§ Work required: Could you reproduce every entry as it stands, leaving the pictures behind?

§ Material for this exercise:
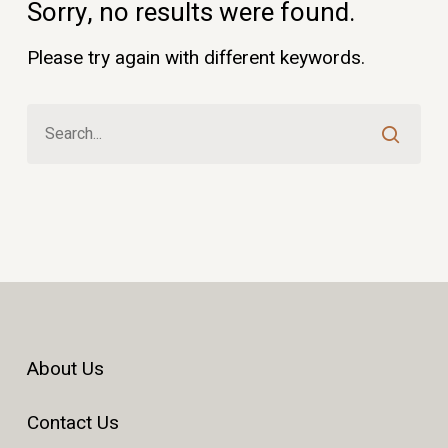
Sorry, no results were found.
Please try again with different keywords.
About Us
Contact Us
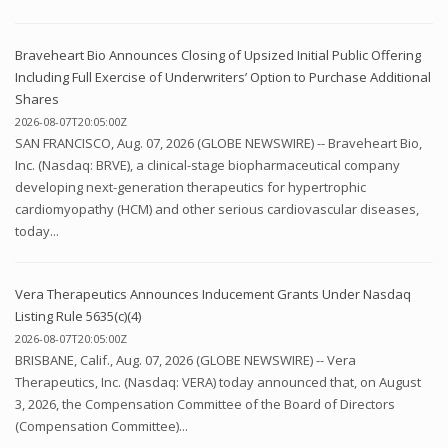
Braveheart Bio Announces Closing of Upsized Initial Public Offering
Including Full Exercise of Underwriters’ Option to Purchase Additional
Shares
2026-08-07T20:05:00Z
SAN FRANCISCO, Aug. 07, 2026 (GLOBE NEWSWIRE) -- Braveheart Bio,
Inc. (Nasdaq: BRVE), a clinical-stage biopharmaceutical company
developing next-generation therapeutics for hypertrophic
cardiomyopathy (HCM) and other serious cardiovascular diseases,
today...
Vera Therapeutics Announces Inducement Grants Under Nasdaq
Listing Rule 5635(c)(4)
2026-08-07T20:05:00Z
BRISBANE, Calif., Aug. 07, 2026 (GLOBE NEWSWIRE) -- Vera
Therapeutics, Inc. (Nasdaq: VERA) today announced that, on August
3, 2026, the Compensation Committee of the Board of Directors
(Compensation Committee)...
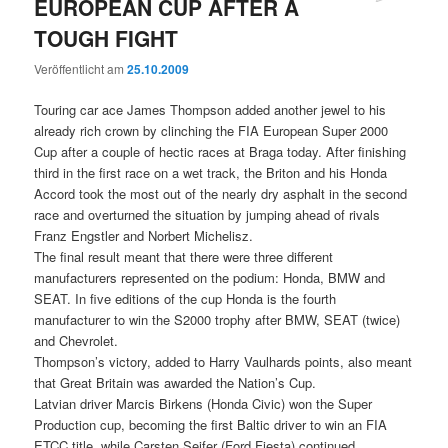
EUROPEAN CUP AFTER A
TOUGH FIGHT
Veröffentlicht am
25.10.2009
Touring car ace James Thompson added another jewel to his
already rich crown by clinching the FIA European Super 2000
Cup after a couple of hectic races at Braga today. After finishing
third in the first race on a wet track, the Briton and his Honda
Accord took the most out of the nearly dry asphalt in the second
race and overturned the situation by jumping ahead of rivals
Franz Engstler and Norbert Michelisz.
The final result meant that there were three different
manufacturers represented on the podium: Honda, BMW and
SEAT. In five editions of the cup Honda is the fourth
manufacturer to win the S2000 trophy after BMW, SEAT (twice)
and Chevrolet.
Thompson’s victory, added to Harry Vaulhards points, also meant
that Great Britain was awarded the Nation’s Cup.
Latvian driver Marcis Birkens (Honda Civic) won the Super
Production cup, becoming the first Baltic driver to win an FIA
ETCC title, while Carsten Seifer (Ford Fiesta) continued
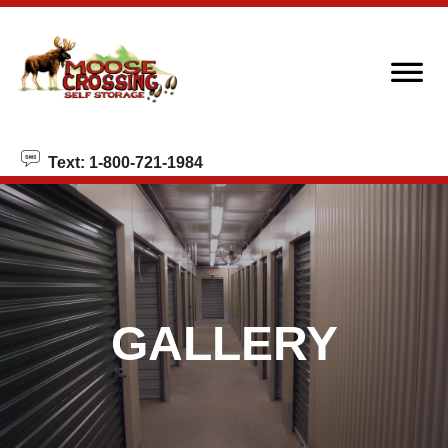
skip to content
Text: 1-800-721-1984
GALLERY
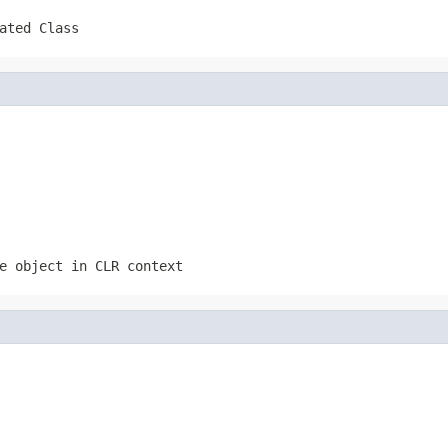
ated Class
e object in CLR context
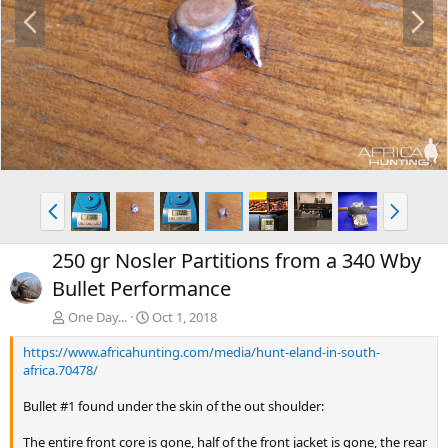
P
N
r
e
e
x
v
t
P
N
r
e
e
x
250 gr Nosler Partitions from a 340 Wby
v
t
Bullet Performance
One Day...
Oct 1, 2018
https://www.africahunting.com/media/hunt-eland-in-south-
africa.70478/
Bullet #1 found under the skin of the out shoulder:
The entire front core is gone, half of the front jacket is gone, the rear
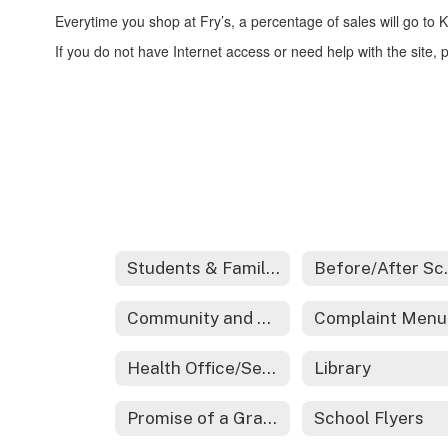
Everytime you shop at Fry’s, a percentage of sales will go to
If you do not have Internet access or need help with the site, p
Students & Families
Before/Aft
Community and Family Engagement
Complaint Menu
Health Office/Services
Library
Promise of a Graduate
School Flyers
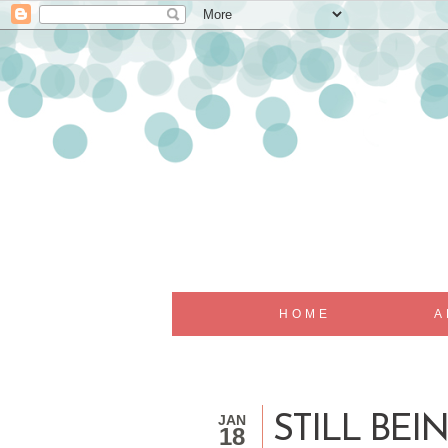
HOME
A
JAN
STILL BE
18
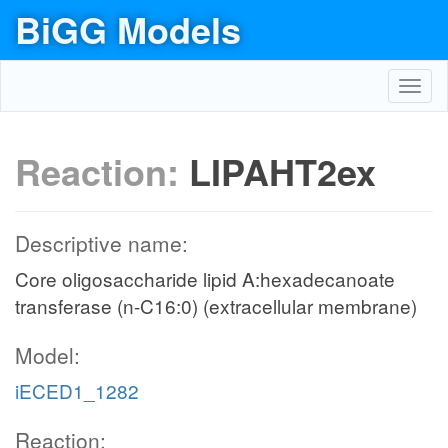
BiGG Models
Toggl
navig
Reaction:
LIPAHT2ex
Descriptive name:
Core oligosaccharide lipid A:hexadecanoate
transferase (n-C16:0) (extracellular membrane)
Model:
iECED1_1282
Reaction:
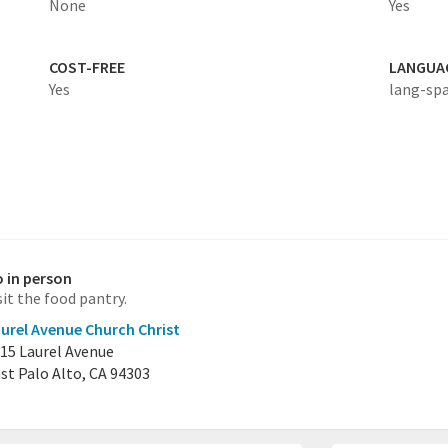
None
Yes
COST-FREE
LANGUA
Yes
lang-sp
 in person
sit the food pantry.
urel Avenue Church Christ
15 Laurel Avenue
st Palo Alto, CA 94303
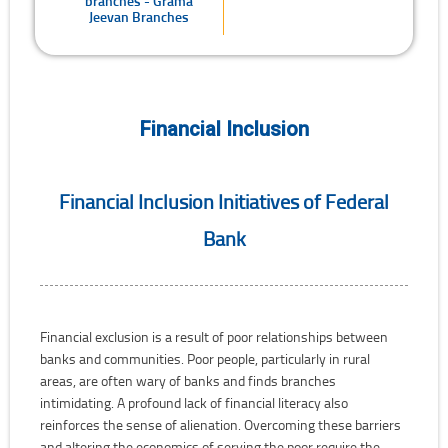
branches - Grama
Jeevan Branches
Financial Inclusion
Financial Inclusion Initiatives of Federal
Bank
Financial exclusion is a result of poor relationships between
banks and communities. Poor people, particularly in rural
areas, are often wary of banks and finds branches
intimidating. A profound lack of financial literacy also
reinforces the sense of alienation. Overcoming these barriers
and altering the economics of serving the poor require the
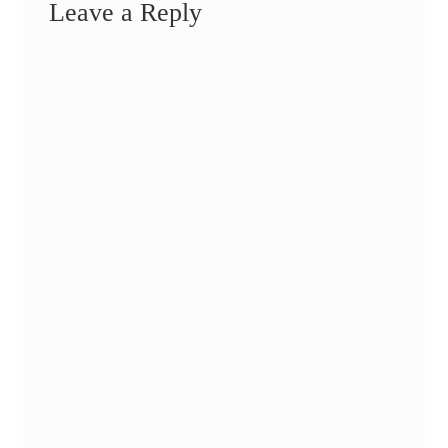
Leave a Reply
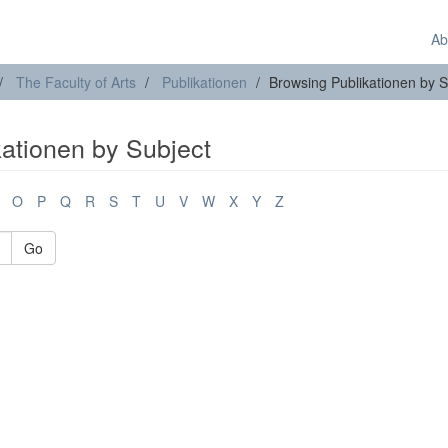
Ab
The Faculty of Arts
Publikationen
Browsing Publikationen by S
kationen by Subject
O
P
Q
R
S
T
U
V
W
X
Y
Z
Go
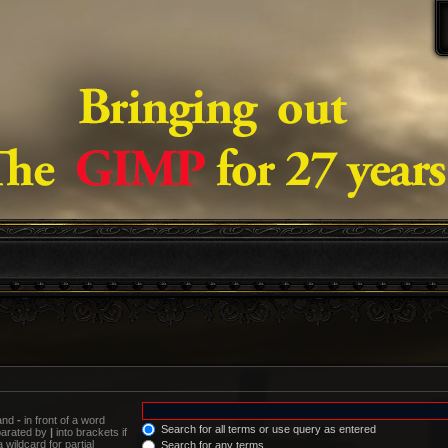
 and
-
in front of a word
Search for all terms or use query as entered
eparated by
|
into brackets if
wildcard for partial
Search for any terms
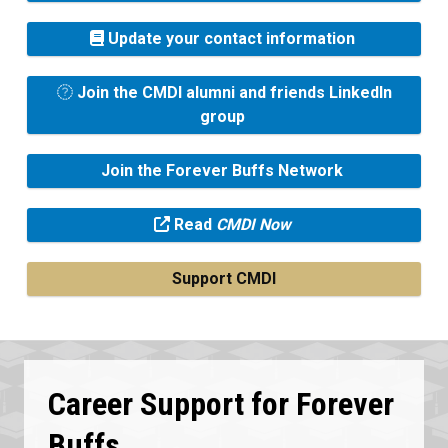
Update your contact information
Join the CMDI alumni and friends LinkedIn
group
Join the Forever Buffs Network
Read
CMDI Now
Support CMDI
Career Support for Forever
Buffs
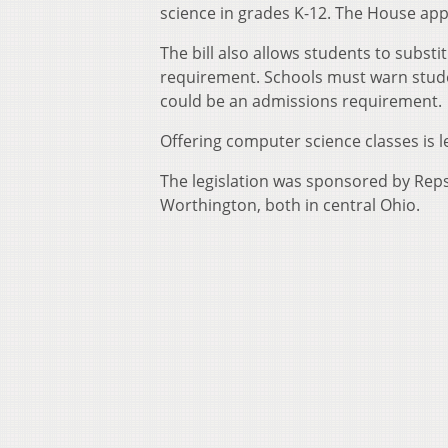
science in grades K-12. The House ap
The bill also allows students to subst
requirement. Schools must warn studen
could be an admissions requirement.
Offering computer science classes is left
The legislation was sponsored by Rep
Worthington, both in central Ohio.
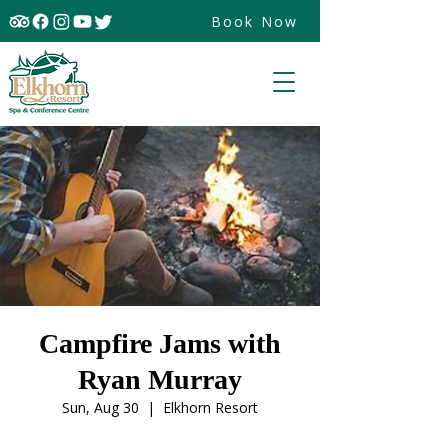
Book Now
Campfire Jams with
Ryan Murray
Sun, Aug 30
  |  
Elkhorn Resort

§ Answer to this task:
Sorry, no results were found.
Please try again with different keywords.
About Us
Contact Us
Braveheart Bio Announces Closing of Upsized Initial Public Offering
Including Full Exercise of Underwriters’ Option to Purchase Additional
Shares
2026-08-07T20:05:00Z
SAN FRANCISCO, Aug. 07, 2026 (GLOBE NEWSWIRE) -- Braveheart Bio,
Inc. (Nasdaq: BRVE), a clinical-stage biopharmaceutical company
developing next-generation therapeutics for hypertrophic
cardiomyopathy (HCM) and other serious cardiovascular diseases,
today...
Vera Therapeutics Announces Inducement Grants Under Nasdaq
Listing Rule 5635(c)(4)
2026-08-07T20:05:00Z
BRISBANE, Calif., Aug. 07, 2026 (GLOBE NEWSWIRE) -- Vera
Therapeutics, Inc. (Nasdaq: VERA) today announced that, on August
3, 2026, the Compensation Committee of the Board of Directors
(Compensation Committee)...
EUROPEAN CUP AFTER A
TOUGH FIGHT
Veröffentlicht am
25.10.2009
Touring car ace James Thompson added another jewel to his
already rich crown by clinching the FIA European Super 2000
Cup after a couple of hectic races at Braga today. After finishing
third in the first race on a wet track, the Briton and his Honda
Accord took the most out of the nearly dry asphalt in the second
race and overturned the situation by jumping ahead of rivals
Franz Engstler and Norbert Michelisz.
The final result meant that there were three different
manufacturers represented on the podium: Honda, BMW and
SEAT. In five editions of the cup Honda is the fourth
manufacturer to win the S2000 trophy after BMW, SEAT (twice)
and Chevrolet.
Thompson’s victory, added to Harry Vaulhards points, also meant
that Great Britain was awarded the Nation’s Cup.
Latvian driver Marcis Birkens (Honda Civic) won the Super
Production cup, becoming the first Baltic driver to win an FIA
ETCC title, while Carsten Seifer (Ford Fiesta) continued
skip to content
Text: 1-800-721-1984
GALLERY
ated Class
e object in CLR context
P
N
r
e
e
x
v
t
P
N
r
e
e
x
250 gr Nosler Partitions from a 340 Wby
v
t
Bullet Performance
One Day...
Oct 1, 2018
https://www.africahunting.com/media/hunt-eland-in-south-
africa.70478/
Bullet #1 found under the skin of the out shoulder:
The entire front core is gone, half of the front jacket is gone, the rear
Everytime you shop at Fry’s, a percentage of sales will go to
If you do not have Internet access or need help with the site, p
Students & Families
Before/Aft
Community and Family Engagement
Complaint Menu
Health Office/Services
Library
Promise of a Graduate
School Flyers
HOME
A
JAN
STILL BE
18
BiGG Models
Toggl
navig
Reaction:
LIPAHT2ex
Descriptive name:
Core oligosaccharide lipid A:hexadecanoate
transferase (n-C16:0) (extracellular membrane)
Model:
iECED1_1282
Reaction:
None
Yes
COST-FREE
LANGUA
Yes
lang-sp
 in person
sit the food pantry.
urel Avenue Church Christ
15 Laurel Avenue
st Palo Alto, CA 94303
branches - Grama
Jeevan Branches
Financial Inclusion
Financial Inclusion Initiatives of Federal
Bank
Financial exclusion is a result of poor relationships between
banks and communities. Poor people, particularly in rural
areas, are often wary of banks and finds branches
intimidating. A profound lack of financial literacy also
reinforces the sense of alienation. Overcoming these barriers
and altering the economics of serving the poor require the
Leave a Reply
Ab
The Faculty of Arts
Publikationen
Browsing Publikationen by S
kationen by Subject
O
P
Q
R
S
T
U
V
W
X
Y
Z
Go
 and
-
in front of a word
Search for all terms or use query as entered
eparated by
|
into brackets if
wildcard for partial
Search for any terms
Update your contact information
Join the CMDI alumni and friends LinkedIn
group
Join the Forever Buffs Network
Read
CMDI Now
Support CMDI
Career Support for Forever
Buffs
science in grades K-12. The House ap
The bill also allows students to subst
requirement. Schools must warn studen
could be an admissions requirement.
Offering computer science classes is left
The legislation was sponsored by Rep
Worthington, both in central Ohio.
Book Now
Campfire Jams with
Ryan Murray
Sun, Aug 30
  |  
Elkhorn Resort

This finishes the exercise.